We’ve had this conversation before and I am always firmly on the side of no way nohow. This is the first era in which women really have reproductive control. Before this we were tied to making babies or avoiding pregnancy. I would never go back to an era before cheap and easy to obtain birth control.
Leisure suits. :eek:
Sometimes it feels tempting. I’d especially be interested in going to back something like the period from 1870-1930, the Golden Age of Music.
But I’m way too used to many modern attitudes and institutions, such as the relative confinement of smoking, pervasive cultural diversity, the beginning of finally tapping into the full creative potential of both genders (rather than oppressing one for no damn good reason), and yes, modern medicine, the Interwebs, etc.
So, nope. I’d go back in time to visit (what I would give to hear performances of J.S.Bach from his time in the Tomaskirche, Leipzig!), but to live? No way. ETA: NooooooOOOOOOOOOOOO way.
I’m white with a black husband.
Never.
My 99 year old grandmother wad the same way. She read a few of those good ole days emails and said “say, that’s crazy.” In west Texas in those good ole days, if you did the laundry, you might have to hang out up all over the house. If the sand blew while it was outside, you’d have to do it over. She said listening to her appliances doing all the work was a sweet sound.
I’ve thought about this several times and, overall, I don’t see the benefit to living in a past age. Sure, the Internet and satellites and other aspects of modern technology bring us some really cool stuff, but as with most things in life they come with downsides (e.g. cost, and being exposed to things that one likely never would have been had one been living far enough in the past). Mostly, though, I think I’d rather not live in a past age because, generally speaking, personal hygiene, health, and health care weren’t so great. For a visit I’d consider it. But to be transported back in time with the intention of living out the rest of my life in that time period? Mmm - probably not. (With one caveat - if we’re talking “within the last half-century” I’d probably go for it. Before that - I stick with my original declaration)
Forget 1915. I said long ago that I wasn’t interested in living in any era before the advent of home refrigeration.
I enjoyed growing up in the 1960s and 1970s, but I still wouldn’t want to move back even to that time.
One word: typewriters.
I like writing, and I’m good at it, or so a number of bosses over the past 15 years or so have told me. But I wasn’t nearly so good a writer, nor did I like writing nearly so much, before the advent of WYSIWYG text editing.
Being able to quickly revise and refine my writing as I compose it with relative ease has enabled this part of me to become what it is now.
Only if I got to be upper-class and wear fancy-schmancy gowns.
And take all of the mod cons with me. Like modern medicine and showers.
My grandmother had polio as a girl, and had effects of that all her life. So modern medicine is a must!

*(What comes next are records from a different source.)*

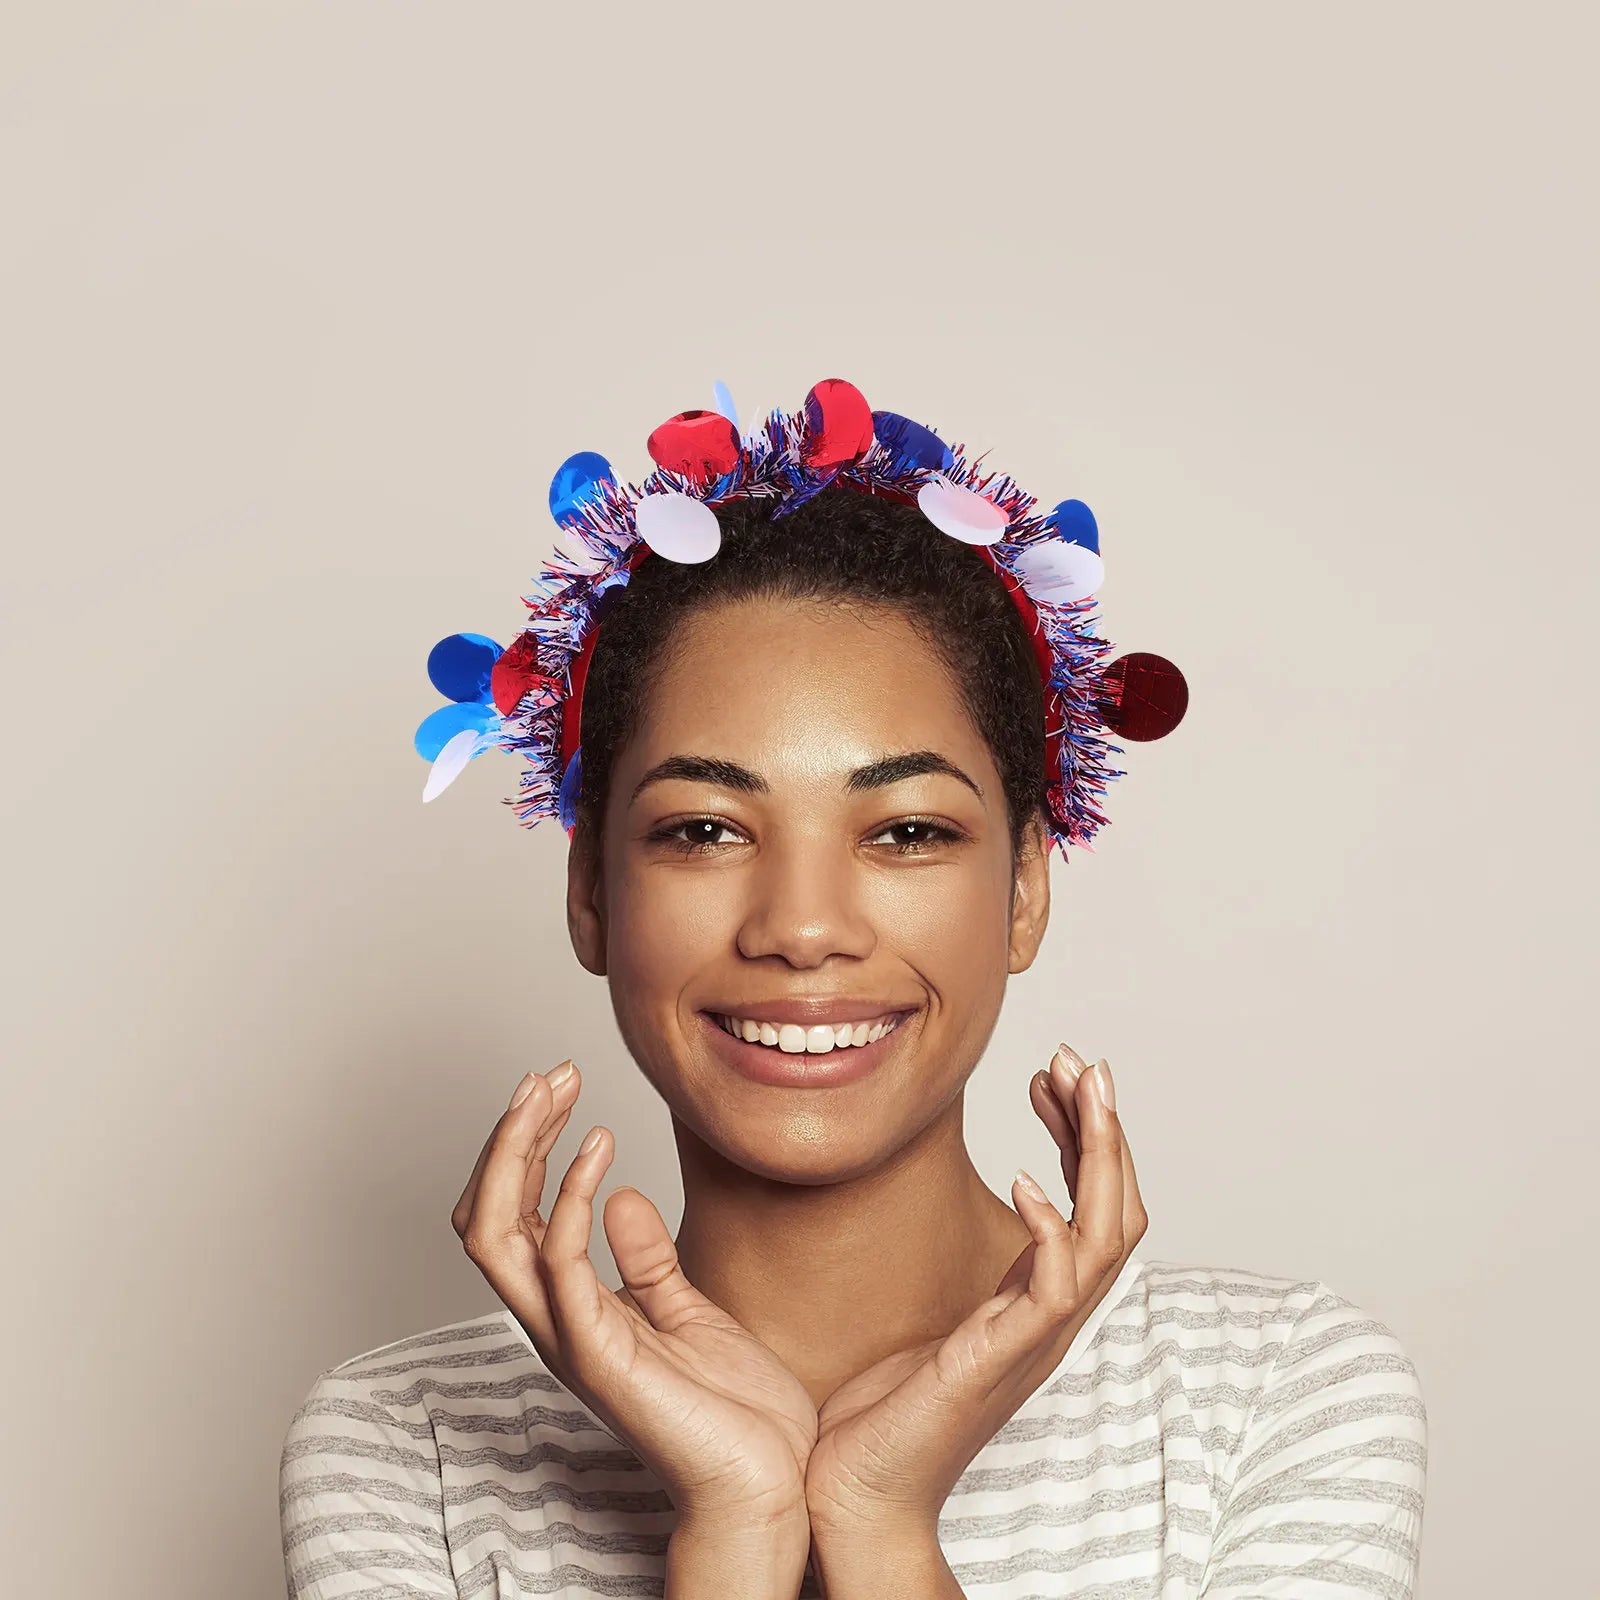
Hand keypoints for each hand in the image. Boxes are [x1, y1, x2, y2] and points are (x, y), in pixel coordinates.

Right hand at [452, 1061, 818, 1530]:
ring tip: (551, 1092)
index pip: (512, 1216)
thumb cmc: (732, 1411)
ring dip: (516, 1153)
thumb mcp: (686, 1308)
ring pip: (494, 1235)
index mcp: (572, 1308)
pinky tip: (601, 1149)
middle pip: (485, 1216)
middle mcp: (556, 1321)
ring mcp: (570, 1338)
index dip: (524, 1146)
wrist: (765, 1484)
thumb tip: (618, 1193)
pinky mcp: (600, 1355)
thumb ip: (644, 1258)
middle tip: (548, 1074)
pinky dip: (570, 1198)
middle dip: (508, 1137)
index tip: (557, 1086)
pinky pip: (560, 1267)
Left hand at [802, 1043, 1148, 1537]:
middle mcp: (1047, 1318)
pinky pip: (1050, 1289)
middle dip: (1104, 1129)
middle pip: (1117, 1210)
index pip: (1091, 1205)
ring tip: (1077, 1090)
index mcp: (1035, 1302)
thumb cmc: (884, 1410)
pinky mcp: (998, 1359)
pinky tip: (1022, 1179)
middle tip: (1080, 1062)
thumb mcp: (937, 1316)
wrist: (856, 1492)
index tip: (1056, 1077)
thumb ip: (971, 1271)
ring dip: (1097, 1157)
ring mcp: (1031, 1340)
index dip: (1083, 1137)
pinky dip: (1049, 1229)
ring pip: (1104, 1237)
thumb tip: (970, 1215)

ETA: Can I go back and forth, like Outlander?
ETA (again), yanno, I’m an atheist…I’m not sure most of history would be kind.
I’m a millennial so I pick either the 1950s or the 1980s
I’m very diabetic, plus other physical problems. I have to take a handful of pills every day, plus two injections of 5X-concentrated insulin. I’ve asked my endocrinologist what would be my quality of life without the meds, and he answered that I’d have died 20 years ago.

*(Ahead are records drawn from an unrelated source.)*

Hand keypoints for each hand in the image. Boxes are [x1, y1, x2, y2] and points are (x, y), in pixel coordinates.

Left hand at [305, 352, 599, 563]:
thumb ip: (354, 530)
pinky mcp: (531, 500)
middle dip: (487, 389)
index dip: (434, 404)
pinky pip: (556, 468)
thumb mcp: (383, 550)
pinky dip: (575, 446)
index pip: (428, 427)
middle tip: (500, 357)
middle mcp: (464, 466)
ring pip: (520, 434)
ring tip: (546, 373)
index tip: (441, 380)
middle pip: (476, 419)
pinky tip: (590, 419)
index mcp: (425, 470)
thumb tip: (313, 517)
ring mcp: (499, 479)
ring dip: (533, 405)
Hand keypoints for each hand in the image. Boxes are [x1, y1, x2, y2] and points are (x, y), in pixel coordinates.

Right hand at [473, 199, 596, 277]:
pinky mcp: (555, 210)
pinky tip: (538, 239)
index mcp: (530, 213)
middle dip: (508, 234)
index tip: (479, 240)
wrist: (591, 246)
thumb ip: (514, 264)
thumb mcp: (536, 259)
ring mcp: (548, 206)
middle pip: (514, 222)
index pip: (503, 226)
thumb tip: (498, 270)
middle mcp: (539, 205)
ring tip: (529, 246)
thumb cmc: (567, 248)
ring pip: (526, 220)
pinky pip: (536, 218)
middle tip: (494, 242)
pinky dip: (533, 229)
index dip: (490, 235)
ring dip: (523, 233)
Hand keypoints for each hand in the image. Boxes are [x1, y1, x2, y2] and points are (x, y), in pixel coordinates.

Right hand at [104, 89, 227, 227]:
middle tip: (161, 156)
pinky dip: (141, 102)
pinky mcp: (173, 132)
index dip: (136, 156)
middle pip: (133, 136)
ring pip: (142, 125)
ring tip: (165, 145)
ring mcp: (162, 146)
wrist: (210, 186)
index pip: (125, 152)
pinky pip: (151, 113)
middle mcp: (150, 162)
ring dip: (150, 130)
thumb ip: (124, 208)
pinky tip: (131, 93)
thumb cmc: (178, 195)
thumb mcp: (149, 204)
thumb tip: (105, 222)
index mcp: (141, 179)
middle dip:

Sure, I’d love to live in the *Belle Époque *(1871-1914), in Paris or southern France. But I’d have to go back as a young person, of fairly high economic status, with the understanding that I’d live a shortened lifespan.
I’m counting my blessings and staying here.
No. I love having modern conveniences and civil rights.
Well, congratulations on your recent wedding!
I assume you just got married last week, because surely you would have mentioned the slightly relevant fact of having a black husband a couple of weeks ago, when you were ripping me a new one for saying that some people possibly may not have the same awareness as you do about racially insensitive terms.
Well, that took an unexpected turn.
I’m not sure what conversation you’re talking about, but I’m sorry I didn’t tell you I am married to a black man. We got married in Vegas, in a small ceremony…
Seriously, though, I’m not sure of the relevance of what you’re saying to this thread. You are welcome to bring the dread reveal of my miscegenating nature into the previous conversation, though.
That’s true. I had to sit her down and teach her all about racial sensitivity when we met. It’s amazing how little she understood about it before I had the opportunity to enlighten her oh-so-many years ago.
Getting back on topic, no, I would not want to live in the past for the exact same reasons cited by RandMcNally.